▸ **Supplied text**:
┄┄┄┄┄┄

Conventional wisdom for much of the financial industry is that tax cuts, deregulation, and fiscal stimulus will change everything this year, particularly for banks and energy companies.

Proponents of this view think the US economy has plenty of pent-up demand and is ready to grow—enough so that we may actually see a little inflation for a change.

US Economy

David Rosenberg of Gluskin Sheff—whose insightful research appeared in my free publication, Outside the Box, many times—disagrees. He thinks the widespread optimism among investors and business owners is no reason to change your plans.

These are not normal, stable times

The markets are indeed forward-looking, but this latest leg of the risk rally has a certain speculative feel to it.

Now, some full disclosure. I actually find it senseless to provide a forecast for the entire year ahead at this time.

We are not in normal, more stable time periods.

We have been in a heightened state of volatility, and that will intensify in 2017 because of the political dynamics in the US, as well as in Europe. We have a president who tweets the first thing that comes to his head, has appointed a cabinet filled with billionaires even though it was rural blue-collar voters that pushed him over the top, and every pro-growth promise was met with an anti-growth measure.

┄┄┄┄┄┄

Text extracted page by page

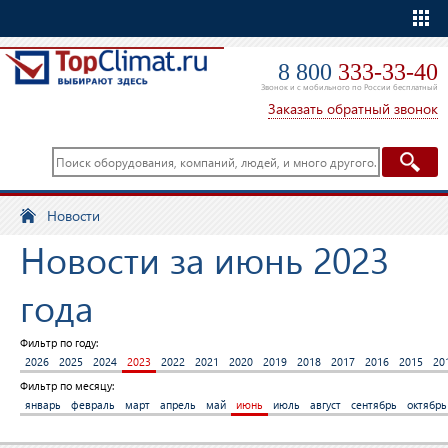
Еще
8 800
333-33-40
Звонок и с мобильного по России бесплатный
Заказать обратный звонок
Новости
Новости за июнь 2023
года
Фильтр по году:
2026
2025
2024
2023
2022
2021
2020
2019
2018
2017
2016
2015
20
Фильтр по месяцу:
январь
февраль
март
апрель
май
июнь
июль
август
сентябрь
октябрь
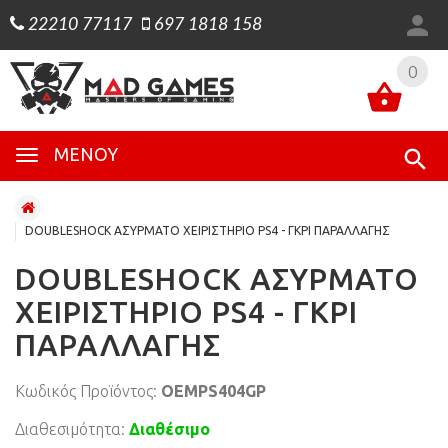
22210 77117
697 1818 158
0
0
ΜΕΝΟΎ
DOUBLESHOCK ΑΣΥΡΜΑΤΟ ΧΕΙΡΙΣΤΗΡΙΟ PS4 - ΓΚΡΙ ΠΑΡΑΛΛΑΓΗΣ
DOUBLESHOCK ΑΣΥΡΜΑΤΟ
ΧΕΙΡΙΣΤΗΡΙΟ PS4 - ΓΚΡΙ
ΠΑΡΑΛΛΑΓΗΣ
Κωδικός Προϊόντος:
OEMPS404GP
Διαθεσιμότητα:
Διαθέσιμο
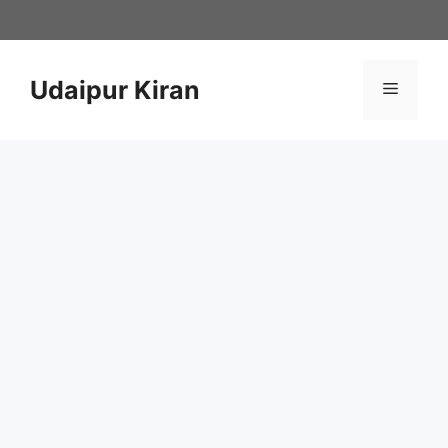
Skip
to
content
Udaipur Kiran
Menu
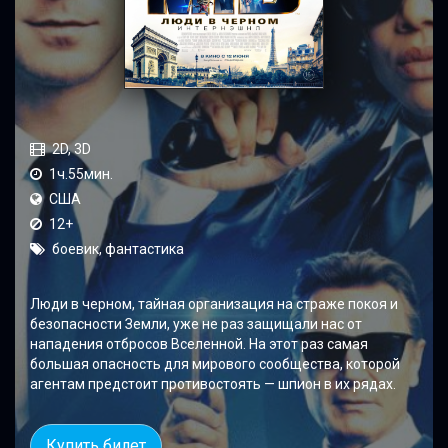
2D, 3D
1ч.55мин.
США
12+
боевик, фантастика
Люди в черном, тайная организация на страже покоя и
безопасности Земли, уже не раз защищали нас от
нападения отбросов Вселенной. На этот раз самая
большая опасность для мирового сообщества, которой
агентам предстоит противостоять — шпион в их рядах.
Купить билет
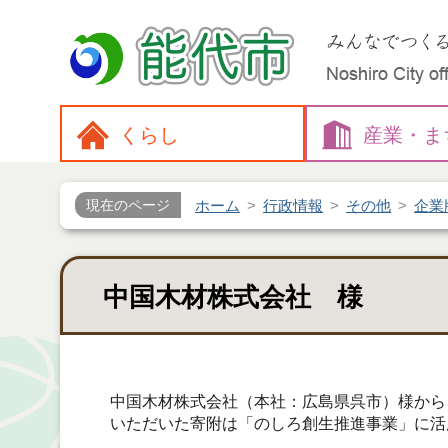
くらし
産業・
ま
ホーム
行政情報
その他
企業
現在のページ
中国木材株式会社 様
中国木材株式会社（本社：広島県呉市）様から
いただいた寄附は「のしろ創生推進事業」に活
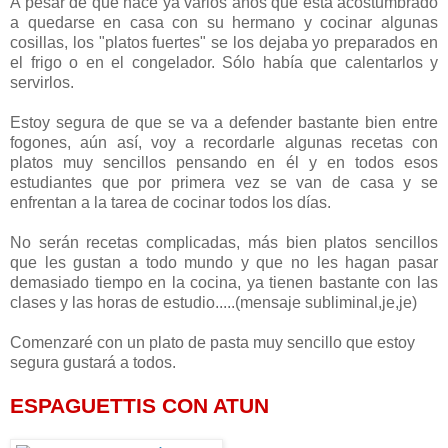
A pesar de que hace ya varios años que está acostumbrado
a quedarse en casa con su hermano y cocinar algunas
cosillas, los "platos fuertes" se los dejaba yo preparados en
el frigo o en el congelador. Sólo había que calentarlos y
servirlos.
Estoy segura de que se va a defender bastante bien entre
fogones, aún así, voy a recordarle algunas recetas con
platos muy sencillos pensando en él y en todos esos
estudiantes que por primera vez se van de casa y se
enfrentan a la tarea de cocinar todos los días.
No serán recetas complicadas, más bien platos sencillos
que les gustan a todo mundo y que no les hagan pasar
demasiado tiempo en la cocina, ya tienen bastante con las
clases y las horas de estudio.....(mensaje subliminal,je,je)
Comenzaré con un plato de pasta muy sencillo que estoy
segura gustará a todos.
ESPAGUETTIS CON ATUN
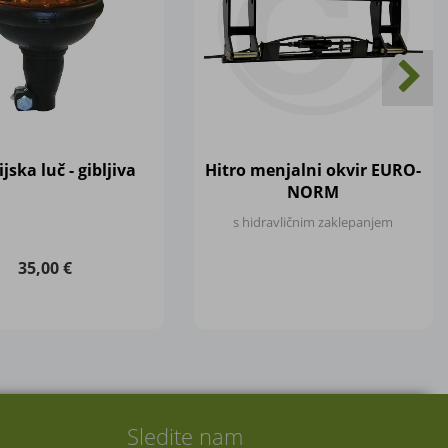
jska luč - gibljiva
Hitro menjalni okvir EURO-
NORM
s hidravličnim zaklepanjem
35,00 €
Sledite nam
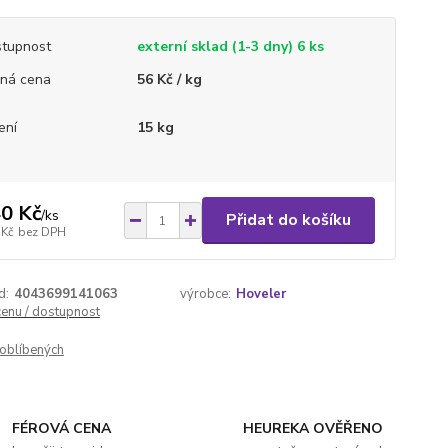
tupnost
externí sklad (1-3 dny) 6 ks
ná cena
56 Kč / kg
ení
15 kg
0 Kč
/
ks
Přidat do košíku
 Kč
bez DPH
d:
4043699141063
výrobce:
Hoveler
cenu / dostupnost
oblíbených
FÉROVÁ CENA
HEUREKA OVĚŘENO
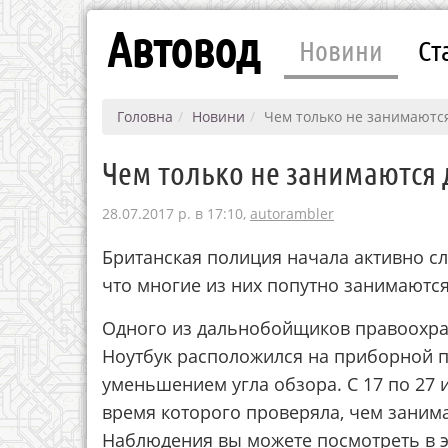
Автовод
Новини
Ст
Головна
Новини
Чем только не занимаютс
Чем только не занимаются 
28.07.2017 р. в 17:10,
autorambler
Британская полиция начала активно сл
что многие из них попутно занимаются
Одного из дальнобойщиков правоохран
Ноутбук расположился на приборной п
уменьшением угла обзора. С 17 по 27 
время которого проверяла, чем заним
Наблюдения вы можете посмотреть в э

┄┄┄┄┄┄

Extend the commentary on the US economic outlook, picking up right after its final sentence. These lines have nothing to do with the commentary on the US economic outlook.

We go into the New Year with investor optimism and equity market valuations running at extremely high levels, so initially the risk is that disappointment sets in, but that may not happen until we are well into 2017.

I will go on record to say that sentiment and market positioning are so radically negative on Treasuries that it wouldn’t take much to elicit a countertrend bond market rally. We are way oversold here.

The economy isn’t that strong, and anyone who thinks one man can reverse, on his own, the structural forces that led to the multi-year disinflation trend—and I’m talking about excessive debt, globalization, aging demographics, and technology—needs to go back to economics school right away.

I think it is very dangerous to be basing investment decisions on expectations of government policy. What is done and when it is done is far too uncertain, and uncertainty is inherently difficult to price.

Manufacturing could return to the US, but it may not help

I have to agree with some of this. Rosenberg is right that the structural forces favoring disinflation/deflation haven’t changed. A different trade policy is not going to restore all the jobs our Rust Belt states lost. Eighty percent of the jobs that have disappeared in the Rust Belt were were lost to technological shifts, not to offshoring.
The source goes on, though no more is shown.